Deploys are a few clicks from VS on EB, and take a little longer to the VM, but only because I haven't bothered writing a script that I estimate would take me 1/2 hour at most, in reality probably 5 minutes.

I have clients on (windows) servers that have been running for 10 years with little intervention from me (had to clear some space a couple of times as that client's app saves large files just in case, but they are all backed up on S3 as well).

TL;DR; in my experience DevOps part of running a startup/small enterprise app is basically trivial, a rounding error, compared to time spent on development.

1 comments

To be fully honest, for personal work, I use Caprover for DevOps.

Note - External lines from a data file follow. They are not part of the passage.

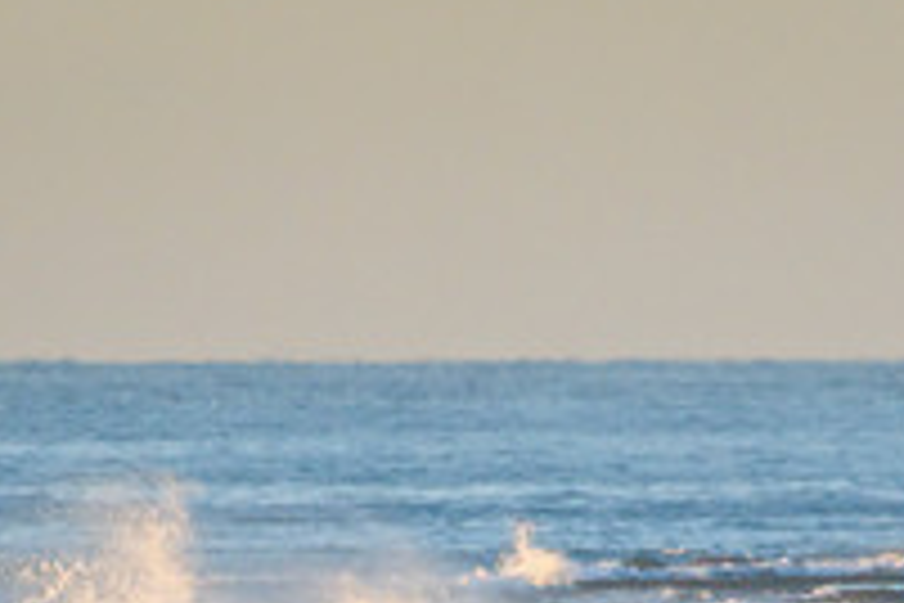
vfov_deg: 0.6
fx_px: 56219
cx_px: 616
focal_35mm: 2239
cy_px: 772
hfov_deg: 0.9
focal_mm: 500
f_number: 5.6
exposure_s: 1/1250
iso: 640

Edit: The move from CapEx to OpEx is not about savings, it's often about shifting the costs in your books.

I guess I phrased that wrong. Explicitly, DevOps costs are tiny in a startup, even if you do it all yourself with a bare metal server, and moving 0.5% from pot A to pot B makes no difference.
It all depends on the services you provide.

Some businesses would require huge up-front investments without the likes of AWS. DevOps costs might overwhelm you pretty quickly once stuff like compliance becomes a factor, for example.

Sometimes it's not about the technical issues, but documentation, process and qualifications. In B2B there's plenty of that and just the bus factor [1] alone might force a start-up into considering a cloud provider.

In the end it's not just shifting cost, it's also shifting risk and standards and that may or may not be a critical factor.